TAREAS REQUERIDAS —
**1)** Según el texto sobre la negociación de penas, ¿qué obtiene la persona imputada por peculado si reintegra la totalidad de lo apropiado?
**2)** Prosiga el texto sobre la negociación de penas desde el punto en que termina.

TEXTO EXTRAÍDO —
• • • • •

Por ello, se deben conocer los elementos culturales o sociales que influyen en la transacción. Lo mismo ocurre cuando se negocia el delito y las penas. Los norteamericanos, con más experiencia en el asunto, lo tienen claro. Así, por ejemplo, han detectado que no es lo mismo negociar con narcotraficantes que con evasores de impuestos. Mientras los primeros se inclinan fácil por la negociación, los segundos no. Según un estudio (Graham, Kyle: Crimes, Widgets, and Plea Bargaining: An Analysis of Charge Content, Pleas, and Trials), así existan serias evidencias de que una persona cometió un delito de fraude fiscal o tributario, generalmente prefiere ir a juicio sin considerar las gabelas que la fiscalía ofrezca ni la alta probabilidad de condena. Para el autor, ello se explica en que la mayoría de los involucrados en estas transgresiones ostenta una posición social en la que el estigma de una condena pesa, o porque están convencidos de la injusticia o inconstitucionalidad de las normas.

 

En mi experiencia, Colombia también presenta interesantes aristas. Por ejemplo, los narcos “puros” –si se pudiera clasificar así a quienes no afrontan cargos asociados con asesinatos– tienden naturalmente a la negociación. Saben que de ser capturados es su salida más efectiva. Y sus familias también: al hijo del narco poco le importa lo que piensen sus compañeros de colegio de la captura de su padre, porque ya sabían a qué se dedicaba. No sucede lo mismo con otra delincuencia, como la relacionada con corrupción. Independiente de la contundencia de la prueba, la tendencia es a la negación o a buscar la responsabilidad en cabeza de terceros o en las circunstancias. La familia del imputado, con los ojos de la sociedad encima, se resiste a aceptarlo. Y complica las cosas el escarnio público, el no saber cómo el hijo del procesado será recibido en el colegio o en su círculo de amigos.

 

Comparados los regímenes legales, el sistema brinda mayores ventajas a quien negocia en casos de corrupción que a los que lo hacen por narcotráfico, no obstante que quienes cometen delitos de corrupción suelen ser personas caracterizadas por su buena posición económica, social o familiar. Los narcos –el término en sentido extenso: suministradores de sustancias para procesamiento, cultivadores, químicos, transportadores, comercializadores, etc.– suelen provenir de segmentos sociales menos favorecidos o afortunados. Una sola diferencia es relevante: si la persona imputada por peculado reintegra la totalidad de lo apropiado, gana una considerable rebaja adicional a la que consigue además con el preacuerdo. Pero si el narco “puro” reintegra lo que se ganó con el “negocio”, ello no le brinda ventajas adicionales. ¡Qué decir de las condiciones en que cumple su pena!

• • • • •

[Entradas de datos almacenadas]
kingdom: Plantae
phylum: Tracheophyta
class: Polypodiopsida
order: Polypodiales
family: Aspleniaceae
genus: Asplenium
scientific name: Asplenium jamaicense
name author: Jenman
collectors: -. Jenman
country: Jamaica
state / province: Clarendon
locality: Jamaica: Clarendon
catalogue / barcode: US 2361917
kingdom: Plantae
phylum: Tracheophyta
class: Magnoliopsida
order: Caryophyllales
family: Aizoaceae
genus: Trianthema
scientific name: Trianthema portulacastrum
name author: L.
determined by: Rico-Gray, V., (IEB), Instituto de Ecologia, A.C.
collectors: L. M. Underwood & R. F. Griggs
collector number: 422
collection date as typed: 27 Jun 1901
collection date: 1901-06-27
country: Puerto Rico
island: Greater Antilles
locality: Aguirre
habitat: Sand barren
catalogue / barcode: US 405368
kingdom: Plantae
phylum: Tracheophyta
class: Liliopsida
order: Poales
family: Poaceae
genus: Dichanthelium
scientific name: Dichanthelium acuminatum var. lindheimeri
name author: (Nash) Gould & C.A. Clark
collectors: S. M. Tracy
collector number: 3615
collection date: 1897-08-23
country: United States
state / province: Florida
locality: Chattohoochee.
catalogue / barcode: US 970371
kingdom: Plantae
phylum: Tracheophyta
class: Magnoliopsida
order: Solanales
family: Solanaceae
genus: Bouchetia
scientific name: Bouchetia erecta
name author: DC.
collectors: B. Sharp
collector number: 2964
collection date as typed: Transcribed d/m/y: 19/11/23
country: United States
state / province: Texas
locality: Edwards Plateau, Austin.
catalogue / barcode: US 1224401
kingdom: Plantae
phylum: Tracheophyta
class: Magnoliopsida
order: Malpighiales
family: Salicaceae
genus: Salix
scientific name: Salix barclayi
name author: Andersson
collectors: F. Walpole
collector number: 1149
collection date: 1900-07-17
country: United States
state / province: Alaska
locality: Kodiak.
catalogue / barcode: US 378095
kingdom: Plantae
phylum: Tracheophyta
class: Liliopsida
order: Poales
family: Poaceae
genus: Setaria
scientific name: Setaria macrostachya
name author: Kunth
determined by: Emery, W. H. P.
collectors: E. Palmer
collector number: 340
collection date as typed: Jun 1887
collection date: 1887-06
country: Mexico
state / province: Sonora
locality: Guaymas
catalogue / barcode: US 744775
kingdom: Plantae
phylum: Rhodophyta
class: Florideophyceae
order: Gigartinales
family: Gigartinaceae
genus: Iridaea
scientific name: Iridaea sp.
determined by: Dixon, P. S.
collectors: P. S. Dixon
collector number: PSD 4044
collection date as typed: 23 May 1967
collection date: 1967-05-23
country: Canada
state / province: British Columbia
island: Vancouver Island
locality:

• • • • •

TAREAS RESUELTAS —
**1)** Gana una considerable rebaja adicional a la que consigue con el preacuerdo.

**2)**
 

No estaría de más reconsiderar los términos en los cuales se están negociando casos de narcotráfico y brindar la oportunidad de acogimientos masivos. Ello podría equilibrar el balance político-criminal, que contribuya a una paz más estable. Para ello, deben replantearse antes algunos conceptos. En ese tipo de organizaciones criminales, los líderes son fungibles. Las estructuras se arman, porque producen el resultado que buscan: dinero. Lo importante entonces sería priorizar el desmantelamiento de las estructuras, por encima del juzgamiento de individualidades, y si para hacerlo el líder de momento juega un papel fundamental, no debe descartarse darle similar tratamiento que a los miembros de base.

 

La clave debería estar, eso sí, en la ejecución de la pena, que debe ser estricta. Hoy, los líderes de estas organizaciones mandan dentro de los centros de reclusión. Sin un sistema de ejecución real, con un proceso de resocialización verificable y un compromiso serio para desmontar estructuras, la negociación se tornaría en vía rentable de escape e impunidad. Un buen proceso de acogimiento, masivo, temporal, con condiciones claras y verificables, ojalá sincronizado con una nueva política regulatoria, podría reconducir la forma en que se ha enfrentado el problema, y redundar en beneficios adicionales para la sociedad al ver desmontadas las estructuras, y no solo capturados cabecillas sustituibles de la organización.